I don’t know, also, maybe addressing part of your question, highly pathogenic H5N1, as far as I know, has always been a BSL3+ agent, or has been for quite a while, so that should not be cultured unless those facilities are available.
Joseph Dalovisio
Louisiana
I was wondering if you have any data based on past experience, epidemiologically, about whether there is any seasonality to expect with H5N1 like you see with other human influenza strains?
Scott Harper
I think it would have to be, at this point, seasonality in a poultry or bird population that was looked at, which probably would not be relevant to the human condition. There have just not been outbreaks of H5N1 at the kind of level that you would need to see among human beings to measure whether or not there is a seasonal component to it.
That being said, in prior pandemics, when a new virus has been introduced into the population, typically it’s knocked out the old virus. Although now we have two A viruses in circulation, in the past it was usually one would get knocked out and the new one would take that niche, and then that one would become seasonal in the population after underlying immunity in the population had been built up to that virus, etc.
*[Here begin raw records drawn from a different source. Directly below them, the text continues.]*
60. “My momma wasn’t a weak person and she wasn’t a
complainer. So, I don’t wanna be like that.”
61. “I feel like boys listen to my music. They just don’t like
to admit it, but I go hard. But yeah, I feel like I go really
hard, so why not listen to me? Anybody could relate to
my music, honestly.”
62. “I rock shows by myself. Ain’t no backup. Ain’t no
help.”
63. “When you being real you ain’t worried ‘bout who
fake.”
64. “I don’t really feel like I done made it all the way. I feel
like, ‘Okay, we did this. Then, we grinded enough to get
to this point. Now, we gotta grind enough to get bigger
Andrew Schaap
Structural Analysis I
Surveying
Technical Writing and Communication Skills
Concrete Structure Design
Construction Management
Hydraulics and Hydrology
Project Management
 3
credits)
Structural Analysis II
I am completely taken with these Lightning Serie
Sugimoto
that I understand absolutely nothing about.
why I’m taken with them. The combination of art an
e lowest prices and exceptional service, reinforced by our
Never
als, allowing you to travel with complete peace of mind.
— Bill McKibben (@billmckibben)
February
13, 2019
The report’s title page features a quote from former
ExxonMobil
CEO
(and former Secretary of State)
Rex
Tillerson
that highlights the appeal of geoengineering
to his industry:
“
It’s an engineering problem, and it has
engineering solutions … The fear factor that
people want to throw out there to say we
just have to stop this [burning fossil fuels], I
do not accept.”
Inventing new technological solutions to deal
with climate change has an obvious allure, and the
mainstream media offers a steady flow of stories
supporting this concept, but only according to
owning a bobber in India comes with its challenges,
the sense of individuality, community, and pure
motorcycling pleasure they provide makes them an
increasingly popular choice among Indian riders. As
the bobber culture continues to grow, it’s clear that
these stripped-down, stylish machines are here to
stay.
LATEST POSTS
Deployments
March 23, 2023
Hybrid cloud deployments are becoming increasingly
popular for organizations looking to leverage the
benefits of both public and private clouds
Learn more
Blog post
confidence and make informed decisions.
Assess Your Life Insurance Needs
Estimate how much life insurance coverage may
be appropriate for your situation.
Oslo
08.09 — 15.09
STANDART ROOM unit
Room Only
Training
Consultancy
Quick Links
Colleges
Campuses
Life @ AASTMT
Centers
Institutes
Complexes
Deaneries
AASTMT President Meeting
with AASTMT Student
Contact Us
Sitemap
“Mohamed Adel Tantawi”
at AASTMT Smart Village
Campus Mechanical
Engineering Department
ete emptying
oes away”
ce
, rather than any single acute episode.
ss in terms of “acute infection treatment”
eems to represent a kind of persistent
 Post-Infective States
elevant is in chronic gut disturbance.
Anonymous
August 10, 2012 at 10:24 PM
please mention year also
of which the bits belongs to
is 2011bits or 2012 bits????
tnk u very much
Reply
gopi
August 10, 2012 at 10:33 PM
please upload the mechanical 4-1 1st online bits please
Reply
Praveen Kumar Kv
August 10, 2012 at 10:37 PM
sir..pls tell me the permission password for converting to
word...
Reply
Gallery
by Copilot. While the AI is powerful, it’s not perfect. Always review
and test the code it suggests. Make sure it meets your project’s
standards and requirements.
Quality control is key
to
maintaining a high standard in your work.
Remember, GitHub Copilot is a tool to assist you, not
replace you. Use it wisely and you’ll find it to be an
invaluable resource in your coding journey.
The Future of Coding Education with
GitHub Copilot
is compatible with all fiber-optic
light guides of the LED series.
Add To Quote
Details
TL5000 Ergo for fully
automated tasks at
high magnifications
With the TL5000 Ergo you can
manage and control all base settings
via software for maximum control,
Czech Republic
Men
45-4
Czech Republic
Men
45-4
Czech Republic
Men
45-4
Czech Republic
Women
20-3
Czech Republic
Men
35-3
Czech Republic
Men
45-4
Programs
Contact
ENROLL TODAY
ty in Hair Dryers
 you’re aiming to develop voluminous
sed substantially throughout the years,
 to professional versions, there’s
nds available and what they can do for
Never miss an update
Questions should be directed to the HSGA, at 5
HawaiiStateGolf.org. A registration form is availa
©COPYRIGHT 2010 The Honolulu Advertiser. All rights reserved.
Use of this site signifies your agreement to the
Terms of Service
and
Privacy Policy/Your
So, ostensibly, once this was a virus, if it developed into being one that is currently like H3N2 or H1N1 that is sufficiently transmissible and is not highly pathogenic where it wouldn’t burn itself out, etc., if it were more like a garden-variety influenza virus, it would probably be seasonal. But I don’t think with H5 viruses in human population there could have been any data collected yet to suggest that.
Joseph Dalovisio
What I was getting at was that since it has been an avian disease primarily with occasional spillover to humans, whether, if it was seasonal, we could sort of get to a point where the disease was dying down in birds and we would have to worry less about spillover in humans, assuming there hadn’t been any recombinant events occurring.
Scott Harper
There is no published data to suggest that, and the countries that likely really have the problem with H5 viruses in birds have never produced data. Some of the countries that likely have these problems may have had the problems for a while, and it’s only now coming out because of the widespread problems regionally. That’s actually a really interesting question that could be looked at, at some point, but I don’t think it has been and it certainly hasn’t been published.